== Records excerpted from a collection ==
--*--
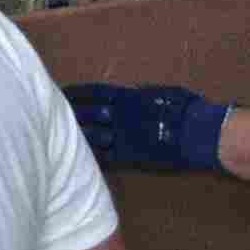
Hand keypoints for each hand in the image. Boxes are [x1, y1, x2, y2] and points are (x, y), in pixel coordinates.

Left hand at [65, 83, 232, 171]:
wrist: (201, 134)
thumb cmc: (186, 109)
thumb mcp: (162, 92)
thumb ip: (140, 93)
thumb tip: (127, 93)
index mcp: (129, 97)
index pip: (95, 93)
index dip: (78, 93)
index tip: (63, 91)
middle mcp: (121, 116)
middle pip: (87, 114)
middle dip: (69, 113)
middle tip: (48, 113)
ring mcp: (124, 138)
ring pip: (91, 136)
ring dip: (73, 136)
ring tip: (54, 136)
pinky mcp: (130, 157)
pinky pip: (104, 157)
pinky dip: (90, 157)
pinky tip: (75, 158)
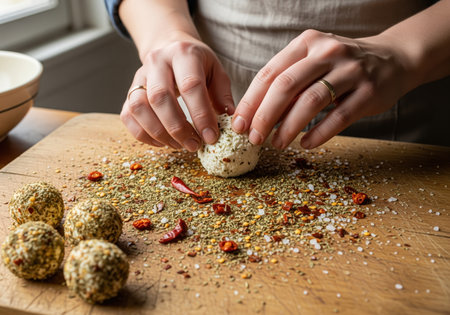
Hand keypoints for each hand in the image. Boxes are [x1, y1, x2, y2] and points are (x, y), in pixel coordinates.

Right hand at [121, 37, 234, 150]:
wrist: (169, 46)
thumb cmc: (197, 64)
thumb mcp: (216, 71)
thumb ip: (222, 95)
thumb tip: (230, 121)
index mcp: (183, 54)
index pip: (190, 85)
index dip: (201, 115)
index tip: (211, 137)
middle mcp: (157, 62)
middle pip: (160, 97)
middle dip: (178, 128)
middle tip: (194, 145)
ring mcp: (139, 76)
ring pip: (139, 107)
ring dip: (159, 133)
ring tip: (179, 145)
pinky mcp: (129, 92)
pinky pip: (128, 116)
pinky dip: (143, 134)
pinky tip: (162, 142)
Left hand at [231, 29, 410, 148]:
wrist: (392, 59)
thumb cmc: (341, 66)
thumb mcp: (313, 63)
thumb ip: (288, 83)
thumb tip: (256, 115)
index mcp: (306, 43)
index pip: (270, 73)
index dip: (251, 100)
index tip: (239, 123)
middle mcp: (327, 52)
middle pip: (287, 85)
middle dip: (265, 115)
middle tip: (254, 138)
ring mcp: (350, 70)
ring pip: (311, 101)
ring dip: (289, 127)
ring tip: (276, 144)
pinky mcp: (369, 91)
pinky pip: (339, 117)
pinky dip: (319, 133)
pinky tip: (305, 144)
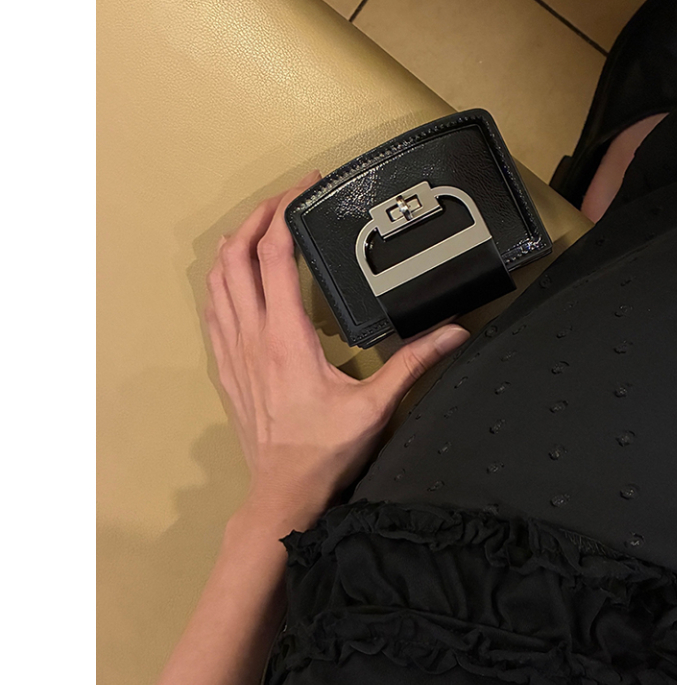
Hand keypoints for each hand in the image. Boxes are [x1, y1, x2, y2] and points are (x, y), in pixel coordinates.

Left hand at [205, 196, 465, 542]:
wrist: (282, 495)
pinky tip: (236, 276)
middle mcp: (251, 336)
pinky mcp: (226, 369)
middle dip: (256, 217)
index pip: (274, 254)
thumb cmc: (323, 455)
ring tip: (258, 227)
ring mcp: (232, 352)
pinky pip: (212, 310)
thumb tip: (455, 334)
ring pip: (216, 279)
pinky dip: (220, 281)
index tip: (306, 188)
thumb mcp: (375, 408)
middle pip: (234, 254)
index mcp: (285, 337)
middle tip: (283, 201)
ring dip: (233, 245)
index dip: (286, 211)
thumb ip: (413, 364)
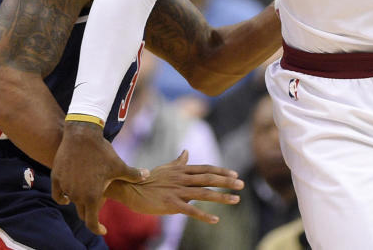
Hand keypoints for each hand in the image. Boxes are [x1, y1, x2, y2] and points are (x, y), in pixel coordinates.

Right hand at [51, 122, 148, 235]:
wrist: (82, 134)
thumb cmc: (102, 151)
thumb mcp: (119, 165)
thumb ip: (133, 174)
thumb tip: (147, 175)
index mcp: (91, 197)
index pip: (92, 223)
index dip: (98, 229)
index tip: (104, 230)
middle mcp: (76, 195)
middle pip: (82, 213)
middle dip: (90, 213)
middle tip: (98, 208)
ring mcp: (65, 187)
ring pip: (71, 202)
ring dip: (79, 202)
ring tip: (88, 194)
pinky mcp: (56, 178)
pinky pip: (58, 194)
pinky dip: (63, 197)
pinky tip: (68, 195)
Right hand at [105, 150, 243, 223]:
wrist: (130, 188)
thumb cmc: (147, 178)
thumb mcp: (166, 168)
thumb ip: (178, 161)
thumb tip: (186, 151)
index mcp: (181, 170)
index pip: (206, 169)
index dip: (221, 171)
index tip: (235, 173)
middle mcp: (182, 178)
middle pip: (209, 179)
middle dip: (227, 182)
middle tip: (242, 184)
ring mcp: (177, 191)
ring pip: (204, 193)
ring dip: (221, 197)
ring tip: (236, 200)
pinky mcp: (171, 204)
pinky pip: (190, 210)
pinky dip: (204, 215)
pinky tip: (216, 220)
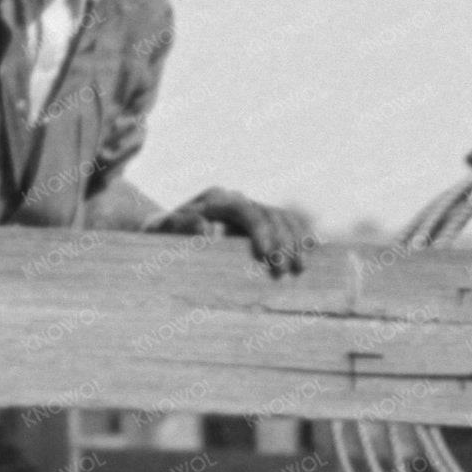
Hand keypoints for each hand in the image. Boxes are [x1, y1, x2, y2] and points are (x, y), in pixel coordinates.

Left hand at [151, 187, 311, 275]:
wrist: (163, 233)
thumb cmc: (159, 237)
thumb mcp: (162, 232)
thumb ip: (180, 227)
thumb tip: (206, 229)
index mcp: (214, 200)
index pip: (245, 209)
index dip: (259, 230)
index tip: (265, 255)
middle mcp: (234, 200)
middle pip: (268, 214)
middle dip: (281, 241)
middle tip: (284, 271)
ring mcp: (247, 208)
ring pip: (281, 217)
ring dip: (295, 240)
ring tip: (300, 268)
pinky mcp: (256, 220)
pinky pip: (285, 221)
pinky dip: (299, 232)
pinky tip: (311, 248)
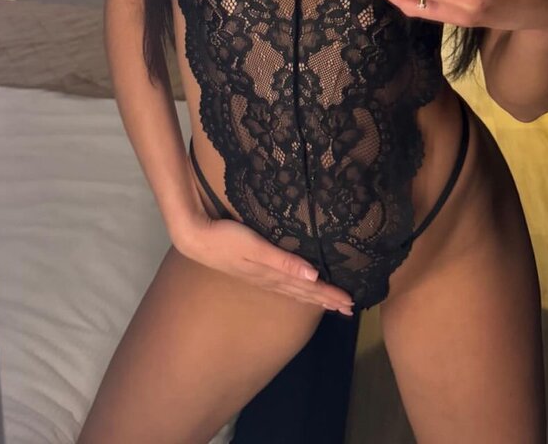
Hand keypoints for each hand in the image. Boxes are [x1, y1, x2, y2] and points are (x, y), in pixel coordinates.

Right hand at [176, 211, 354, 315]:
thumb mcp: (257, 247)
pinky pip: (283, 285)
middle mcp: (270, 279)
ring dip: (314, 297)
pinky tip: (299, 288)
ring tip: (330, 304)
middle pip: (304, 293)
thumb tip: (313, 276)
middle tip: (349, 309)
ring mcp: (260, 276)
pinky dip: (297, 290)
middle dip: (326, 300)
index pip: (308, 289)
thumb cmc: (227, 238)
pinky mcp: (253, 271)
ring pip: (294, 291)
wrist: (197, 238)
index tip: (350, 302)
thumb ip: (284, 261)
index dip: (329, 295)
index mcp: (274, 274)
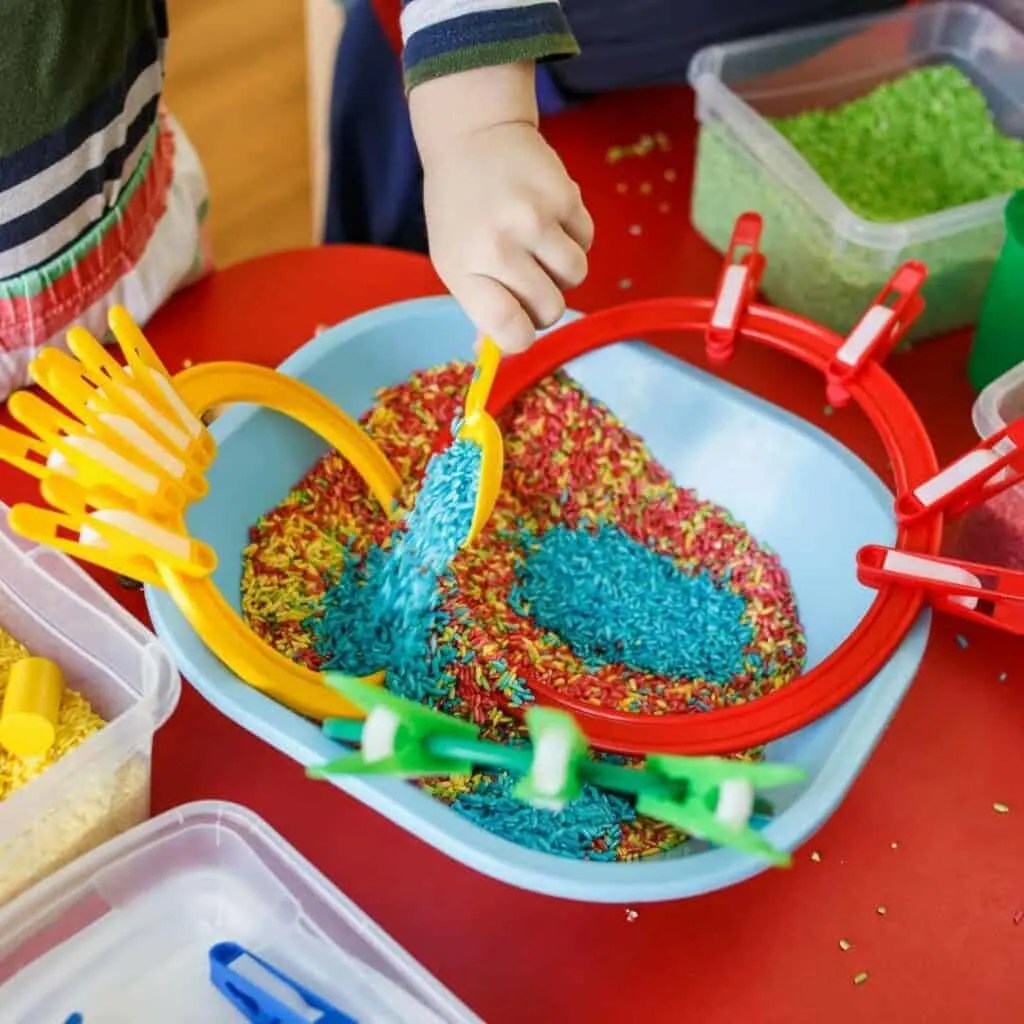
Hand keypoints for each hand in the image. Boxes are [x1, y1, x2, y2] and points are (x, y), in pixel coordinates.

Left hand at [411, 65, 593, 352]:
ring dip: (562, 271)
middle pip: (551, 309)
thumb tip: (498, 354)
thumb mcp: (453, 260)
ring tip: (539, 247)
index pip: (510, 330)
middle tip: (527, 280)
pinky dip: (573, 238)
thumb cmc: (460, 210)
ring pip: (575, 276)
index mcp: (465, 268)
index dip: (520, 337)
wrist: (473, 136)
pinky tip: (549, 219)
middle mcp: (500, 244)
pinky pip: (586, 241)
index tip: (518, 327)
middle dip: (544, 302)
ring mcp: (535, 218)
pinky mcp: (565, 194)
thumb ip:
--*--
== PROMPT ==
All the records need to be repeated exactly, with the images dropped.

== EXERCISE RESPONSE ==
Hand keypoints for each hand in the image. Boxes are [x1, y1, x2, y2] and points are (x, y), in pixel coordinates.

Left hand at [65, 83, 232, 171]:
wrist: (201, 134)
thumb cmc: (186, 109)
thumb mcp: (162, 92)
thumb ip: (140, 93)
thumb tip: (127, 93)
index mcp: (129, 97)
index pip: (95, 93)
index dip: (78, 93)
index tip: (63, 91)
middle mcp: (121, 116)
middle pip: (87, 114)
middle dip: (69, 113)
middle tip: (48, 113)
ring mcp: (124, 138)
ring pip: (91, 136)
ring dip: (73, 136)
ring tip: (54, 136)
pinky mcp: (130, 157)
pinky pip: (104, 157)
pinky dip: (90, 157)
pinky tip: (75, 158)
Hand keypoints for each hand in the image. Boxes are [x1, y1, x2, y2] and points are (x, y), in pixel coordinates.

Right hand at [121, 37, 234, 150]:
wrist: (169, 46)
thumb cmc: (197, 64)
thumb mcp: (216, 71)
thumb ip: (222, 95)
thumb tip: (230, 121)
index mcp: (183, 54)
index pip: (190, 85)
index dip: (201, 115)
index tip: (211, 137)
middle mcp: (157, 62)
middle pip: (160, 97)
middle dip: (178, 128)
middle tip: (194, 145)
ring mcp: (139, 76)
ring pip: (139, 107)
ring dip: (159, 133)
ring tip: (179, 145)
pinky mcp: (129, 92)
pinky pip: (128, 116)
pinky dip: (143, 134)
pinky tip: (162, 142)
Left hand at [231, 29, 410, 148]:
wrist: (392, 59)
thumb cmc: (341, 66)
thumb mcp: (313, 63)
thumb ip: (288, 83)
thumb tip: (256, 115)
index mcp: (306, 43)
index pip: (270, 73)
index dip: (251, 100)
index tip: (239, 123)
middle mcp: (327, 52)
middle pip: (287, 85)
middle dip: (265, 115)
middle tip: (254, 138)
ring mcp: (350, 70)
ring pip: (311, 101)
ring dip: (289, 127)
ring tip: (276, 144)
pinky mcp: (369, 91)
pinky pip: (339, 117)
pinky dip: (319, 133)
pinky tip: (305, 144)
Hand keypoints for each hand in the image. Boxes are [x1, y1, x2, y2] and points are (x, y), in pixel coordinates.

Left hand at [205, 196, 465, 542]:
wrist: (282, 495)
pinky tip: (236, 276)
middle mcp: (251, 336)
pinky mcp: (226, 369)
middle dip: (256, 217)
index pip: (274, 254)
thumb cmc: (323, 455)
ring tip: (258, 227)
ring mcp: (232, 352)
pinky pip: (212, 310)
thumb tip: (455, 334)
ring pip: (216, 279)
pinky dip: (220, 281)
index tip: (306, 188)
thumb mcp: (375, 408)
middle pip: (234, 254)
index mcp: (285, 337)
middle tip: (283, 201)
ring dip: (233, 245)
index dip: (286, 211)
thumb ip: (413, 364)
Hand keypoints for each hand in the image. Boxes are [x1, y1, x2, y2] and points are (x, y), in pixel coordinates.

Right hand at [51, 122, 148, 235]:
wrist: (82, 134)
thumb cmc: (102, 151)
thumb mcp: (119, 165)
thumb ip: (133, 174)
thumb tip: (147, 175)
index mcp: (91, 197)
index pip: (92, 223)
index dip: (98, 229)
index tip: (104, 230)
middle mcp: (76, 195)
middle pip: (82, 213)
middle dip: (90, 213)
middle tip: (98, 208)
ring mcp: (65, 187)
ring pip: (71, 202)
ring dip: (79, 202)
ring tip: (88, 194)
pinky mcp: (56, 178)
pinky pip: (58, 194)
pinky dip: (63, 197)
pinky tip: (68, 195)
Right hand at [105, 150, 243, 223]:
wrist: (130, 188)
thumb cmc: (147, 178)
thumb mcp: (166, 168)
thumb ip: (178, 161)
thumb tip: (186, 151)
index mcp: (181, 170)
index pip: (206, 169)
index dip: (221, 171)
index tip: (235, 173)
middle mcp: (182, 178)
middle pip: (209, 179)
middle dip: (227, 182)
middle tip: (242, 184)
ring mcp: (177, 191)
ring pip: (204, 193)
ring dip: (221, 197)
ring tip: (236, 200)
pinky mcp: (171, 204)
pinky pip: (190, 210)
pinky dip: (204, 215)
pinky tip: (216, 220)
Hand keypoints for each hand in the image. Boxes are [x1, y1, x2, y2] and points are (x, y), in pixel coordinates.

Left hand at [151, 187, 311, 275]:
wrist: (163, 233)
thumb cmc: (159, 237)
thumb mcp: (162, 232)
thumb ip: (180, 227)
thumb tip: (206, 229)
index mcp: (214, 200)
index pip: (245, 209)
index dip: (259, 230)
index tip: (265, 255)
middle mcp: (234, 200)
middle pip: (268, 214)
middle dip: (281, 241)
middle tip: (284, 271)
ring mcp: (247, 208)
ring pip: (281, 217)
ring dip: (295, 240)
ring tip: (300, 268)
pinky mcp: (256, 220)
pinky pip: (285, 221)
pinky dip: (299, 232)
pinky tip: (311, 248)
Hand keypoints for each hand in the image. Boxes are [x1, y1, x2, y2] and points are (x, y), in pixel coordinates.

Right hand at [176, 211, 354, 315]:
thumb mcp: (257, 247)
pinky pip: (283, 285)
middle mcp: (270, 279)
ring dip: (314, 297)
pinky tip: (299, 288)
ring tip: (330, 304)
middle pip: (304, 293)
thumb tip: (313, 276)
middle tip: (349, 309)
ring mcp: (260, 276)
pinky dip: (297, 290)
middle dip: (326, 300)
index pip: (308, 289)
thumb cmc: (227, 238)
pinky mcp: (253, 271)
ring pip: (294, 291)
wrist: (197, 238)
index tip: (350, 302)
thumb ip: (284, 261)
index dip: (329, 295)
index mcp: (274, 274)
Hand keypoints for each hand in the image. Boxes are [x1, y1, x2, y2] and points are (x, y), in pixel coordinates.

Left hand at [411, 65, 593, 352]:
ring dip: (562, 271)
middle pip: (551, 309)
thumb tip: (498, 354)
thumb mcp: (453, 260)
ring tip: (539, 247)
index pip: (510, 330)
middle tip: (527, 280)
pinky dip: (573, 238)
thumb cmc: (460, 210)
ring pip: (575, 276)
index mcp: (465, 268)
index dip: (520, 337)
wrist: (473, 136)
pinky tip: (549, 219)
middle mcp: (500, 244)
pinky pip: (586, 241)
index tip: (518, 327)
middle dip: (544, 302)
ring mcp: (535, 218)
pinky mcp: (565, 194)
thumb ip:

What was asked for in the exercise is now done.